# DATA PROVIDED
►
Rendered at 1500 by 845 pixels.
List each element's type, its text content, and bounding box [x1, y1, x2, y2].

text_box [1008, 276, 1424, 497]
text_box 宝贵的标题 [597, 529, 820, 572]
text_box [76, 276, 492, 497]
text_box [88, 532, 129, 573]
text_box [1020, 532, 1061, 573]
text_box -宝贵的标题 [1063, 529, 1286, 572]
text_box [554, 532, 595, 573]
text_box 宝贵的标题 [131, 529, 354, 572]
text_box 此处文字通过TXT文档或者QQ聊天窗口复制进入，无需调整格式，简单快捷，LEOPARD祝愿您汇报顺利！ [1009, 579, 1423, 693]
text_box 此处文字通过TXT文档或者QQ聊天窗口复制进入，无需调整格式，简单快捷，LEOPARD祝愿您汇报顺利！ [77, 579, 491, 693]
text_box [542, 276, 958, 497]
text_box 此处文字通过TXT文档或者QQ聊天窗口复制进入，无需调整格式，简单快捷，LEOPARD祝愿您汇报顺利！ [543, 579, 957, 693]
◄
All records are to be retyped precisely.

# SOLVED EXERCISE
Rendered at 1500 by 845 pixels.
List each element's type, its text content, and bounding box [x1, y1, x2, y2].

text_box [1008, 276, 1424, 497]
text_box 宝贵的标题 [597, 529, 820, 572]
text_box [76, 276, 492, 497]
text_box [88, 532, 129, 573]
text_box [1020, 532, 1061, 573]
text_box -宝贵的标题 [1063, 529, 1286, 572]
text_box [554, 532, 595, 573]
text_box 宝贵的标题 [131, 529, 354, 572]
text_box 此处文字通过TXT文档或者QQ聊天窗口复制进入，无需调整格式，简单快捷，LEOPARD祝愿您汇报顺利！ [1009, 579, 1423, 693]
text_box 此处文字通过TXT文档或者QQ聊天窗口复制进入，无需调整格式，简单快捷，LEOPARD祝愿您汇报顺利！ [77, 579, 491, 693]
text_box [542, 276, 958, 497]
text_box 此处文字通过TXT文档或者QQ聊天窗口复制进入，无需调整格式，简单快捷，LEOPARD祝愿您汇报顺利！ [543, 579, 957, 693]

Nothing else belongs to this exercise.